A central challenge for users of the many public AI models is that data inputs will be stored and re-integrated into the training dataset to improve future results. This may prove problematic if sensitive IP is involved.
Beach was especially aware of the issue: “Introducing our intellectual property into public models is somewhat problematic, because then that is part of the training set of those public models. While it may be one of a trillion data points in some cases, and other cases, it may represent a significant mass of what eventually is generated in the final and synthesised into the final output. That’s a problem for IP, and intellectual property owners.
“We’re trying to take a proactive view of making sure we understand that [scenario] fully, slowing our employees down from just going out and acquiring public tools on their own, then uploading our content into it. This involves establishing guidelines and policies within the company, and what we’re looking at is how do we establish private models or some hybrid form of private models so that at least our inputs that go into the models to train them are kept private, and then maybe they’re supplemented with the public data after that, to create the final output.
“It’s the guidelines, the policies, control over your data models, and sort of privatising that to the extent you can, but I think we’re all eager to learn what are the limitations of a privately trained model. Our common understanding is you need something like 100 million points to train a model effectively. Well, how many [private] libraries have 100 million data points? So that’s something we’re all going to find out over the next few months…”

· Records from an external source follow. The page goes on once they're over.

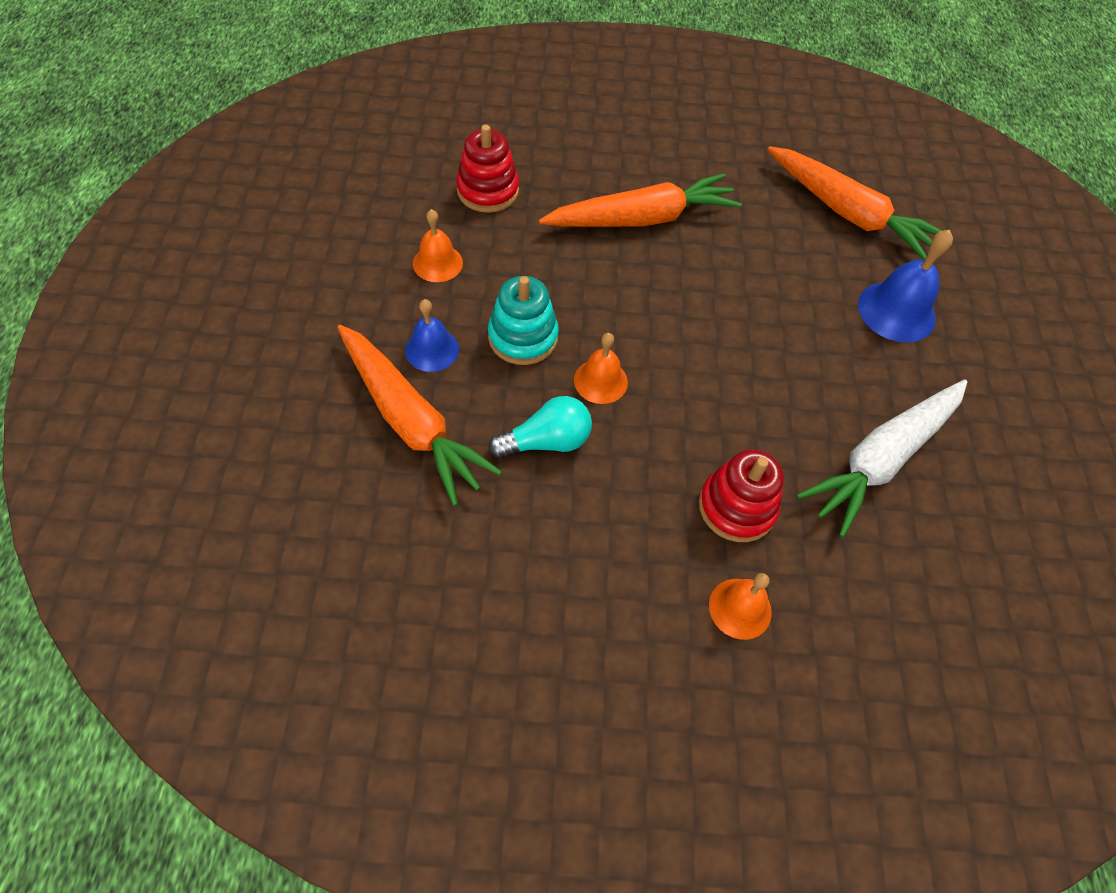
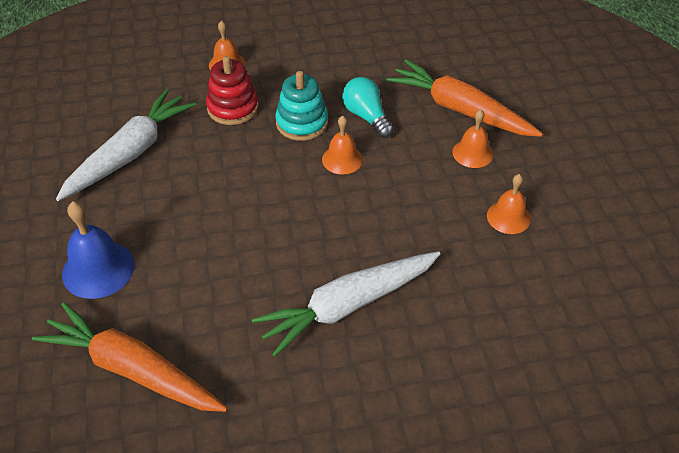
camera: 170 degrees right, 10 degrees down
(432, 349) = (472, 153): blue bell -> orange bell
(488, 191) = (506, 298): red stacking toy -> none
(523, 337) = (411, 176): turquoise stacking toy -> turquoise stacking toy (302, 123)
(546, 441) = (366, 116): turquoise light bulb -> turquoise light bulb turned 90 degrees clockwise
(642, 218) = (348, 306): orange carrot -> white carrot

GenAI: Ethical Debate Just Beginning
It is certain that Beach is right, the ethical debate around GenAI and IP is only just beginning, as a current US court case demonstrates. Google has been hit with a class action lawsuit that claims the company’s scraping of data to train generative artificial-intelligence systems violates millions of people’s privacy and property rights. Google told the court that the lawsuit could potentially “take a sledgehammer not just to Google’s services but to the very idea of generative AI.”